Interview with Chief Security Officer, Frank Martin

What is ransomware?: 

In its lowest level form, ransomware is malware that requires you to pay a ransom to get access back to your systems. 

‍

Why is ransomware such a concern at the moment?: 

in the last few years, ransomware attacks have escalated, causing the price of ransom to increase and the cost to protect your business and recover. 

Attacks are increasingly advanced, with adversaries spending months preparing and infiltrating your business systems early and waiting for the opportune moment to strike. 

How do businesses recognise they are under attack?: 

You can put systems in place to alert you if they detect an attack. Ransomware attacks follow a pattern of evasion, escalation, encryption and finally, the ransom demand.
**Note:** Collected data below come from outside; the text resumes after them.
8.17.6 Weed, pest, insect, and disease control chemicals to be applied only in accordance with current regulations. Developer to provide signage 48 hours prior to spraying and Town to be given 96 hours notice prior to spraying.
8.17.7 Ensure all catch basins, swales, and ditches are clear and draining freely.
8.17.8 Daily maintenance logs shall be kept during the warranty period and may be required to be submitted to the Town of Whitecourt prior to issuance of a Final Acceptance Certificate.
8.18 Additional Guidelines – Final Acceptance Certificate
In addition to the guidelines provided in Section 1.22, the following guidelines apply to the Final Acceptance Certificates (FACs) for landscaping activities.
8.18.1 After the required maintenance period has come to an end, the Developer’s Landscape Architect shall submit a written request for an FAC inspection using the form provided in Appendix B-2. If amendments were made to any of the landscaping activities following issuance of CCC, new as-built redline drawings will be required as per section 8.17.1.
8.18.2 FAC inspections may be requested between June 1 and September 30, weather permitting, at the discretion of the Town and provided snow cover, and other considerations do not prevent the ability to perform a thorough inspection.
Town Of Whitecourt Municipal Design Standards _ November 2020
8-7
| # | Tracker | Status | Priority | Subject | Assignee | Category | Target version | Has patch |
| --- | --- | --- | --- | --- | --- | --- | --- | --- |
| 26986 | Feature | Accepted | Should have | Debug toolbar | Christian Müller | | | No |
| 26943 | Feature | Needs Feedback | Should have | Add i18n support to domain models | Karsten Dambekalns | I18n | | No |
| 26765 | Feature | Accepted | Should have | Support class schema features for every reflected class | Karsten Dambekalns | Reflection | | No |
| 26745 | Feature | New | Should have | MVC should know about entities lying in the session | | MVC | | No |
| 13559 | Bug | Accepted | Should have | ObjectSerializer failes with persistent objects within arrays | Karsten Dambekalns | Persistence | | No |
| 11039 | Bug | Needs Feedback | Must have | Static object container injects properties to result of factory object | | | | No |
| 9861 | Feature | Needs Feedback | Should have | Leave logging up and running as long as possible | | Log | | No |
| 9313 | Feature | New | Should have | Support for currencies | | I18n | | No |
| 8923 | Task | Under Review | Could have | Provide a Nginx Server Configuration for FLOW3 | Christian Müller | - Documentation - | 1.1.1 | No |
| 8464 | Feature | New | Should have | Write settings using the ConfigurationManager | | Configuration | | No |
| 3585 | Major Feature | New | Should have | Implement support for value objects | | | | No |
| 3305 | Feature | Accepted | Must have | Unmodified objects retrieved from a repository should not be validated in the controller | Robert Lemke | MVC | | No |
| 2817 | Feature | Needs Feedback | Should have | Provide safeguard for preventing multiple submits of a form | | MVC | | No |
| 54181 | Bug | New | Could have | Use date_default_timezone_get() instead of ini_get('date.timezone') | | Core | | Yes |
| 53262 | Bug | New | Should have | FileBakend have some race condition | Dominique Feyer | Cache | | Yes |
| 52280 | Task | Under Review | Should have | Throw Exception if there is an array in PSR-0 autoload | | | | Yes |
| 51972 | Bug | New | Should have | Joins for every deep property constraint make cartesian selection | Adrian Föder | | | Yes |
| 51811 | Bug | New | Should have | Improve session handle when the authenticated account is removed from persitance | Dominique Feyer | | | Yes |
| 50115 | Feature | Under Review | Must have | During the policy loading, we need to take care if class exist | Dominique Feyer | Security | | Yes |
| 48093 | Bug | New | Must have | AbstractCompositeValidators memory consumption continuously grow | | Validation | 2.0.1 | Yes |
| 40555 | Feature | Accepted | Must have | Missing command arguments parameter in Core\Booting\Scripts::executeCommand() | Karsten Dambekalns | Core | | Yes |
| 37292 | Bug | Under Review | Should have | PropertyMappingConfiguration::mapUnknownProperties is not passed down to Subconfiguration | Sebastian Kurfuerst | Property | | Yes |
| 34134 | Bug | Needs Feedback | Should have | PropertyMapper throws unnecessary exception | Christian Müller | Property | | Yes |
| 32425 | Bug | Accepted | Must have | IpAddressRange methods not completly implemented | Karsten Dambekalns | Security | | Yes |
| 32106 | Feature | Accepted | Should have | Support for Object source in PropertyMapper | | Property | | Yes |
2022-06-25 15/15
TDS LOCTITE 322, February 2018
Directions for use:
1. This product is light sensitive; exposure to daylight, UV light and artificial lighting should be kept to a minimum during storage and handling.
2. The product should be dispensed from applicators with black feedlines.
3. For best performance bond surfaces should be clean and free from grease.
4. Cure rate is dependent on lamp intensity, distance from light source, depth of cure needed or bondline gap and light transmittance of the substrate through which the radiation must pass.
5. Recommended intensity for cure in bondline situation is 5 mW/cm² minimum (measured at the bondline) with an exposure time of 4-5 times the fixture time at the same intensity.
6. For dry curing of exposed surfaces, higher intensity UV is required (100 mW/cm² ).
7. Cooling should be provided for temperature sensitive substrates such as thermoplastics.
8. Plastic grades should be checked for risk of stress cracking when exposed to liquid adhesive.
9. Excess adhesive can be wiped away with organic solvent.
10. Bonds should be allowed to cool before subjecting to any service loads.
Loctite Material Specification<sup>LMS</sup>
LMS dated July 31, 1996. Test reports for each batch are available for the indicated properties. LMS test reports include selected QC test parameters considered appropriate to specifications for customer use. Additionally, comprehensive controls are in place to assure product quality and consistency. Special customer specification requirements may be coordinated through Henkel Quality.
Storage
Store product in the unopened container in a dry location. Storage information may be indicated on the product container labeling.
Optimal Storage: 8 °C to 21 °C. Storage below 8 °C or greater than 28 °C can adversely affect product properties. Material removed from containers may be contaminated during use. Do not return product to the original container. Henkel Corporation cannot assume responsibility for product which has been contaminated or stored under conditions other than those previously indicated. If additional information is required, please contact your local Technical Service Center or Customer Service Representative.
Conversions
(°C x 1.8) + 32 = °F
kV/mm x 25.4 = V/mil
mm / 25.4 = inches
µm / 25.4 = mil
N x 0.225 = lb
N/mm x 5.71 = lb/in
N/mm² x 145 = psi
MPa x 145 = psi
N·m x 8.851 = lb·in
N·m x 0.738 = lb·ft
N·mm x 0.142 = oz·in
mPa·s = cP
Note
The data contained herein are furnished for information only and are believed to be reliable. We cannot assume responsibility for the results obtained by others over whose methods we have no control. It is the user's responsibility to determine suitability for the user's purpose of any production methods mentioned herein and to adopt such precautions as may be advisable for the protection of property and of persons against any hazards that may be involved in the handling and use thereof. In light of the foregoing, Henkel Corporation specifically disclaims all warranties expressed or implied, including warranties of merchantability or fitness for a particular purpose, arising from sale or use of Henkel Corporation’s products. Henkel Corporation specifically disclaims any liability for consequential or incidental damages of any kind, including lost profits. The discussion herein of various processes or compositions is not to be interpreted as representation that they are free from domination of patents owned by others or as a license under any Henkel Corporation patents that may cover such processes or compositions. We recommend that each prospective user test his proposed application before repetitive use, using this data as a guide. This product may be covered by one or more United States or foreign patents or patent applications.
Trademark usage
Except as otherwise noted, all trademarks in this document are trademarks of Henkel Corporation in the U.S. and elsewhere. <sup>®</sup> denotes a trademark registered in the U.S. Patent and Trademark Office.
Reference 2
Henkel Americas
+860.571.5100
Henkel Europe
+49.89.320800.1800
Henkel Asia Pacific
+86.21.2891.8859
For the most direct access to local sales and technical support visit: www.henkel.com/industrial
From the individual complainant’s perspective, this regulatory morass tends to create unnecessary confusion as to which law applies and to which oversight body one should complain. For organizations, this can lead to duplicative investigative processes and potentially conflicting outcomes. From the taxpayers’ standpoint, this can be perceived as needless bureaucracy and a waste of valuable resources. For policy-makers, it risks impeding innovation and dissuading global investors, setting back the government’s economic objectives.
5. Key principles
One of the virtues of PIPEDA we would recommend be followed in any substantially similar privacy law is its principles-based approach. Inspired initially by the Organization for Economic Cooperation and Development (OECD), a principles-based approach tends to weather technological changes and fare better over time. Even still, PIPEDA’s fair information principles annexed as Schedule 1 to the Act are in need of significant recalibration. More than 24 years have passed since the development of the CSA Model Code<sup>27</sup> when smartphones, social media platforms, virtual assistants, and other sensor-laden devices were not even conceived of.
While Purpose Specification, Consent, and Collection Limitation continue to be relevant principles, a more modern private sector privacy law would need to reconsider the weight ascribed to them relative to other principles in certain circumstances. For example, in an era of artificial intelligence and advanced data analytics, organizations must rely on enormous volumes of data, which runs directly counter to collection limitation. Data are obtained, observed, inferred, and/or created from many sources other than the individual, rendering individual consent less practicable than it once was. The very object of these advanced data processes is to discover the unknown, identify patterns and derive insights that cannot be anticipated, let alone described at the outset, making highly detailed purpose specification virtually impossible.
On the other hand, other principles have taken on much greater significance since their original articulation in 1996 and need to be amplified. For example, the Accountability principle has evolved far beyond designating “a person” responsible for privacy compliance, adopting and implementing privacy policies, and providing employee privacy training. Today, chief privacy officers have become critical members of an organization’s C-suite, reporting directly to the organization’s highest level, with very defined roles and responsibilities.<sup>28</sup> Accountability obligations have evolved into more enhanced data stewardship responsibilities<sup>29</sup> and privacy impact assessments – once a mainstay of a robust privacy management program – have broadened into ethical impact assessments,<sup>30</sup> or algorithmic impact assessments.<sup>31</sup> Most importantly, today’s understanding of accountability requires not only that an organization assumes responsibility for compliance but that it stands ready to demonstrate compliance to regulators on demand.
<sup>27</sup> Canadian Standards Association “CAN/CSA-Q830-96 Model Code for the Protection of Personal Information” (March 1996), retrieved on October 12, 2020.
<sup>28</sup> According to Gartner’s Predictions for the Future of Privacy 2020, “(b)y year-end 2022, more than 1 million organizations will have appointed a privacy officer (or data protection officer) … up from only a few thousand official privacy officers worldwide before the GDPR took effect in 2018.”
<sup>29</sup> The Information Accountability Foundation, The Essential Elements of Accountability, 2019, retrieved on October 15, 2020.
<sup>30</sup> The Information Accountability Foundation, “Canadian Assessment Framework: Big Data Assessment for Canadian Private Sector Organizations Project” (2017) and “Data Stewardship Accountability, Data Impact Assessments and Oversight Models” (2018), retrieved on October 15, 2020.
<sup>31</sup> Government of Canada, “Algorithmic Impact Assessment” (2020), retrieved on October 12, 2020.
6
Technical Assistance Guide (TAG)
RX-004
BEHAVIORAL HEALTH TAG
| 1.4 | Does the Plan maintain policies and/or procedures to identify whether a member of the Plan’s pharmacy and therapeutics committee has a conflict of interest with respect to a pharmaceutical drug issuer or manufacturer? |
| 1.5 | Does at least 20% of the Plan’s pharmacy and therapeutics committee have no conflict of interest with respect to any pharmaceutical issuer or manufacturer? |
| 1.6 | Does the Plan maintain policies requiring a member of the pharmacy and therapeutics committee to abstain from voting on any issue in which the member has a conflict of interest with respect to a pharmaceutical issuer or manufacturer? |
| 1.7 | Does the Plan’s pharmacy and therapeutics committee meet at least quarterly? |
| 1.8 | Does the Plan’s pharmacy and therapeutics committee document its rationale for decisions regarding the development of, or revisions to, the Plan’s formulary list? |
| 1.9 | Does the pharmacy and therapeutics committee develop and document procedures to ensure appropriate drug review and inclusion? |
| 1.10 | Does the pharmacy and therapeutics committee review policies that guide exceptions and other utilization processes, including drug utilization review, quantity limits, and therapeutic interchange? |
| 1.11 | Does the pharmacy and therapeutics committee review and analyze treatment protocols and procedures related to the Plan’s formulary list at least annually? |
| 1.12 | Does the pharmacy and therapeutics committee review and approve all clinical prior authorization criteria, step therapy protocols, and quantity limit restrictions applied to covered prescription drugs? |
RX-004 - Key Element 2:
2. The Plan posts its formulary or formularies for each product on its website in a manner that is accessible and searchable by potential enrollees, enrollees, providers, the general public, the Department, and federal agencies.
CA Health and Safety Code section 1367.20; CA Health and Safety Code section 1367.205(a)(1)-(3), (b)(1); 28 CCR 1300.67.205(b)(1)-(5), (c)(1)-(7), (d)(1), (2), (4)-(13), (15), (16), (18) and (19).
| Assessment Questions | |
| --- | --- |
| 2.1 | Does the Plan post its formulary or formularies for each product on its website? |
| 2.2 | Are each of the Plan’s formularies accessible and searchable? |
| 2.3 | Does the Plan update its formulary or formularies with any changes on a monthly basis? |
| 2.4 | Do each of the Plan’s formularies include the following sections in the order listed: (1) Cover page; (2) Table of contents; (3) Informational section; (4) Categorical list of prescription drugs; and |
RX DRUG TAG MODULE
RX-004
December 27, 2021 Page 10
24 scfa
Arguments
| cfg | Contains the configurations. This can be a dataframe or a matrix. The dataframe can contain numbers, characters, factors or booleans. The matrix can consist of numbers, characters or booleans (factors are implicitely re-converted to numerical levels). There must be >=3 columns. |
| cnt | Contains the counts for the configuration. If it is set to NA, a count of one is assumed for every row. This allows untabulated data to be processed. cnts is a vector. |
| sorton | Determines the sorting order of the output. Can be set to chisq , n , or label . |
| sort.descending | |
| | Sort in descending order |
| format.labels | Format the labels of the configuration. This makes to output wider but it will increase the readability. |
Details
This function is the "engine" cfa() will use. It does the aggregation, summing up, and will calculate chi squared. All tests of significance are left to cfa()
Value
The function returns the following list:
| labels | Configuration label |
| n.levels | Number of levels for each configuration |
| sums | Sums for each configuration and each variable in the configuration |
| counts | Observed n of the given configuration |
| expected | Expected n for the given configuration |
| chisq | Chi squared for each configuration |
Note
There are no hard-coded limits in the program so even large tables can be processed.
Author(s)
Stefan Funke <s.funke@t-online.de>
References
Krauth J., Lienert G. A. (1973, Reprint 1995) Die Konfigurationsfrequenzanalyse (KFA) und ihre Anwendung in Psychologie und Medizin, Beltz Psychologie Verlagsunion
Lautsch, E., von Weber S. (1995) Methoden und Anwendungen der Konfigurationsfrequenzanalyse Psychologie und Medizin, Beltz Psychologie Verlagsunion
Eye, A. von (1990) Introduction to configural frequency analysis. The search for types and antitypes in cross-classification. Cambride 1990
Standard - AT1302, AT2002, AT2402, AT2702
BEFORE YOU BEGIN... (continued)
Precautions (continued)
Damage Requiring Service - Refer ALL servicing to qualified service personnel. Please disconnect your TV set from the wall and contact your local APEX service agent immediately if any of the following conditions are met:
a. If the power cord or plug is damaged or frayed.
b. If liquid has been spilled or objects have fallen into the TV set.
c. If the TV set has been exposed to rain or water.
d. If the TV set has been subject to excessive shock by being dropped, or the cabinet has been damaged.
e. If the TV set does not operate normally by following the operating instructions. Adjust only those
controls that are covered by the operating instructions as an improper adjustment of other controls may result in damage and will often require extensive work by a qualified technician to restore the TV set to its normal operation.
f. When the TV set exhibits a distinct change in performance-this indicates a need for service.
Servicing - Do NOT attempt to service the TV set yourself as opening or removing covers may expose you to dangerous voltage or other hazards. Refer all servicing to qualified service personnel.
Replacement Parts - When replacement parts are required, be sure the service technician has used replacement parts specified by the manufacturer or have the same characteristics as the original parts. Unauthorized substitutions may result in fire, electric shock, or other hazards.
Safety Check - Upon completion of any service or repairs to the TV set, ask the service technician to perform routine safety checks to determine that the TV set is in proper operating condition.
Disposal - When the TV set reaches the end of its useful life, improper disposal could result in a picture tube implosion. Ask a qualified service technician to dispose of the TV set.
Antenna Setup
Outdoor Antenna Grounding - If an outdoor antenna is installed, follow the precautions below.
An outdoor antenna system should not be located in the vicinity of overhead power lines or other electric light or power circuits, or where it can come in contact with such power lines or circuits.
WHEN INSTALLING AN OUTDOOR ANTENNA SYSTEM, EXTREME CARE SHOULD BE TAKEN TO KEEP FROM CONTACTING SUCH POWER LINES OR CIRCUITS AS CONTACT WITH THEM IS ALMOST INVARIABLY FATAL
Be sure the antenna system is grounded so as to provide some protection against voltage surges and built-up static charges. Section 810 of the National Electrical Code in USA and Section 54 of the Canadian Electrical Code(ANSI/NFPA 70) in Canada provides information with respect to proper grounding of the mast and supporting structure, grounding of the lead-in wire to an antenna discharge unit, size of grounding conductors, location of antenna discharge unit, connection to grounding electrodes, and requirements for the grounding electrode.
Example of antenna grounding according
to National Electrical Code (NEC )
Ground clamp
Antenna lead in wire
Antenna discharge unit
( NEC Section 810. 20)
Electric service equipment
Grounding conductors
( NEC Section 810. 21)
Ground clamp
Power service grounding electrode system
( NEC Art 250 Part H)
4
This often happens at speed and can be difficult to spot quickly enough to respond manually. 

SIEM solutions can detect all stages of the ransomware attack, allowing for prevention of the attack or isolation of the attack to limit the damage. Unexpected application execution, credential harvesting, unexpected privilege escalation, deletion of backups, and bulk file modifications are monitored as they are common indicators of an active ransomware attack.

Why would certain businesses be attacked?: 

There are many different reasons businesses may have been targeted. It could be purely for money, or they may have chosen you specifically due to high-value targets or your sector. 

If it's organised crime, it's purely for the money. Therefore the criminals behind this won't care who you are or what your business does. If it were state actors, money wouldn't have been the cause; instead, they would be after information. 

If they thought they could use your business to access others, that could have been the cause. They could have used you to connect to a more significant sector.

What will happen in a ransomware attack?: 

Usually the first thing that will indicate this type of attack will be one or many employees noticing a message on their screen asking to pay some form of ransom, usually in bitcoin or some other cryptocurrency.

Whilst larger organisations may have awareness campaigns around these types of events, smaller organisations generally do not.  At this stage trying to reboot the device will not matter as the perpetrators are already inside your systems so it is too late.

The perpetrators, which may be organised crime or state actors, could take over your web camera and take photos of you as well as capture images of your desktop to show proof they have your information and data and will threaten to share this information which at this stage they will have already encrypted. They will give you social evidence they have your information, file capture shots, extract information to show you what information they have - if you don't pay (always in a short time frame), they threaten to send the information to your clients, put this out to papers, further threaten how to extort you.

‍

On the initial screen telling you, you have been attacked. There will be a unique code to tell which organisation you are from. They will then provide instructions and a breakdown on paying the ransom and steps to create a crypto account and transfer the money.

What will happen if you pay the fine?: 

First, there is no guarantee you will get the data back. They could only give it back partly and demand even more money; now they know you are willing to pay. 

The ransom will be delivered in cryptocurrency, so the transaction can't be tracked and hidden from the authorities. If you pay the ransom, you might also be opening yourself up to other attacks as they could let other hackers know that you are willing to pay. 

You may need to pay a fine on top of the ransom if industry regulators in your sector make it illegal to pay a ransom. 

What are some of the unexpected fallouts of a ransomware attack?: 

There is the cost of the attack, the cost of recovering, the cost of mitigating future attacks, and perhaps fines. 

In many cases, businesses are told not to pay the fine to retrieve their systems, which encourages them to continue to attack companies as they receive large sums of money. For example, in the financial industry in the UK, Industry regulators have now made it against the law to pay these fines. However, many business owners are now in this dilemma, as they don't want to start their business from scratch and would rather spend the fine. 

There may be reputation costs as well; hackers could threaten to share your data or client information as a way of pressuring you to pay.

How do they initially get into businesses systems?:

Ransomware enters the system typically by email. The malicious actor will trick a recipient into flowing a link or opening a malicious attachment. USB memory sticks are another common attack vector.

What can businesses do to protect themselves?:

Scanning all emails for malware types and patterns is a good place to start. You should also make sure to limit users access privileges so they can only be targeted for limited file encryption and use privileged identity management to ensure administrator accounts only have in-time access. Keep all operating systems patched with the latest security updates and take regular backups and maintain separation of responsibilities. Asking employees to avoid unauthorised USB memory sticks is another area that some businesses falter.

Is the cost of protection services worth it?: 

Without a doubt, yes, the cost of paying a ransom can be millions of pounds, then you might have to pay fines on top of that and the potential cost of getting all new devices if you feel they are not safe. 

If you don't pay the ransom, you may need to start your business from scratch as you have lost all your data and systems. If you lose clients data, there may be penalties to pay here. Prevention will always be the best option than recovering.